(Outline labeling records)

● ● ● ● ● ● ●

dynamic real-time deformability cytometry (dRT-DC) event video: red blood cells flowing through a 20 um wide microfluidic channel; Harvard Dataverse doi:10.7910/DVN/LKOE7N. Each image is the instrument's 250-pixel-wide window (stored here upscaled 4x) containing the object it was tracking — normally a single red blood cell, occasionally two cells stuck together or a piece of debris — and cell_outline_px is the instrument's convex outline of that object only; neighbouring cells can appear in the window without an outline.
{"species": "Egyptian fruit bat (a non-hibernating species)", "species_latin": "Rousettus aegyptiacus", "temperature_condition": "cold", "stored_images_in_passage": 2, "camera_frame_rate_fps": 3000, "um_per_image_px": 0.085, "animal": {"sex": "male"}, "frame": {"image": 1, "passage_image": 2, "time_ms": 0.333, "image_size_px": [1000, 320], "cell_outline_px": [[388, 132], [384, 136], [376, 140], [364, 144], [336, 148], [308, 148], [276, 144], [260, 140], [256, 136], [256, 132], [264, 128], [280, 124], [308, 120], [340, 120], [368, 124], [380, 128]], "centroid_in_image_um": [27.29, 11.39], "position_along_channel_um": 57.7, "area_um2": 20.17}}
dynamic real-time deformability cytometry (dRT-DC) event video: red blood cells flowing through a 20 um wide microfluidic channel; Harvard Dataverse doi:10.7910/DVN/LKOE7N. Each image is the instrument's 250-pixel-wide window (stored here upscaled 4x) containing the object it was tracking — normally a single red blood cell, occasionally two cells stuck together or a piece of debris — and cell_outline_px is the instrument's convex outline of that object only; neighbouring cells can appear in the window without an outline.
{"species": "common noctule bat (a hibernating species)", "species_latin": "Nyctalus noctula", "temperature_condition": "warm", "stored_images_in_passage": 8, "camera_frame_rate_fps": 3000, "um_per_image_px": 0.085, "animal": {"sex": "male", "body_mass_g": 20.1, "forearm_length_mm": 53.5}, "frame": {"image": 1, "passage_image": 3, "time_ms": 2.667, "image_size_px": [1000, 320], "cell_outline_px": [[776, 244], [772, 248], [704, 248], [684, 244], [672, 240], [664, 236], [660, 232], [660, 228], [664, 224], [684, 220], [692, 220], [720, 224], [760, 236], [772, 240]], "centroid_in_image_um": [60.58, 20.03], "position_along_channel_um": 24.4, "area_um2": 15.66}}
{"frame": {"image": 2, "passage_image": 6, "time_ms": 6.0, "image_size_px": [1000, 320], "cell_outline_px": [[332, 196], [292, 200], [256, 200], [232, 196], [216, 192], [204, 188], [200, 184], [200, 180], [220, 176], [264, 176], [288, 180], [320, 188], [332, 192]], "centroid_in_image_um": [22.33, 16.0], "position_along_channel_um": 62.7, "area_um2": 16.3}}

● ● ● ● ● ● ●

# What the task requires
Output the records verbatim, from the first line to the last.

# Worked solution
dynamic real-time deformability cytometry (dRT-DC) event video: red blood cells flowing through a 20 um wide microfluidic channel; Harvard Dataverse doi:10.7910/DVN/LKOE7N. Each image is the instrument's 250-pixel-wide window (stored here upscaled 4x) containing the object it was tracking — normally a single red blood cell, occasionally two cells stuck together or a piece of debris — and cell_outline_px is the instrument's convex outline of that object only; neighbouring cells can appear in the window without an outline.
{"species": "Egyptian fruit bat (a non-hibernating species)", "species_latin": "Rousettus aegyptiacus", "temperature_condition": "cold", "stored_images_in_passage": 2, "camera_frame_rate_fps": 3000, "um_per_image_px": 0.085, "animal": {"sex": "male"}, "frame": {"image": 1, "passage_image": 2, "time_ms": 0.333, "image_size_px": [1000, 320], "cell_outline_px": [[388, 132], [384, 136], [376, 140], [364, 144], [336, 148], [308, 148], [276, 144], [260, 140], [256, 136], [256, 132], [264, 128], [280, 124], [308, 120], [340, 120], [368, 124], [380, 128]], "centroid_in_image_um": [27.29, 11.39], "position_along_channel_um": 57.7, "area_um2": 20.17}}
dynamic real-time deformability cytometry (dRT-DC) event video: red blood cells flowing through a 20 um wide microfluidic channel; Harvard Dataverse doi:10.7910/DVN/LKOE7N. Each image is the instrument's 250-pixel-wide window (stored here upscaled 4x) containing the object it was tracking — normally a single red blood cell, occasionally two cells stuck together or a piece of debris — and cell_outline_px is the instrument's convex outline of that object only; neighbouring cells can appear in the window without an outline.
{"species": "common noctule bat (a hibernating species)", "species_latin": "Nyctalus noctula", "temperature_condition": "warm", "stored_images_in_passage": 8, "camera_frame_rate_fps": 3000, "um_per_image_px": 0.085, "animal": {"sex": "male", "body_mass_g": 20.1, "forearm_length_mm": 53.5}, "frame": {"image": 1, "passage_image": 3, "time_ms": 2.667, "image_size_px": [1000, 320], "cell_outline_px": [[776, 244], [772, 248], [704, 248], [684, 244], [672, 240], [664, 236], [660, 232], [660, 228], [664, 224], [684, 220], [692, 220], [720, 224], [760, 236], [772, 240]], "centroid_in_image_um": [60.58, 20.03], "position_along_channel_um": 24.4, "area_um2": 15.66}}
{"frame": {"image": 2, "passage_image": 6, "time_ms": 6.0, "image_size_px": [1000, 320], "cell_outline_px": [[332, 196], [292, 200], [256, 200], [232, 196], [216, 192], [204, 188], [200, 184], [200, 180], [220, 176], [264, 176], [288, 180], [320, 188], [332, 192]], "centroid_in_image_um": [22.33, 16.0], "position_along_channel_um": 62.7, "area_um2": 16.3}}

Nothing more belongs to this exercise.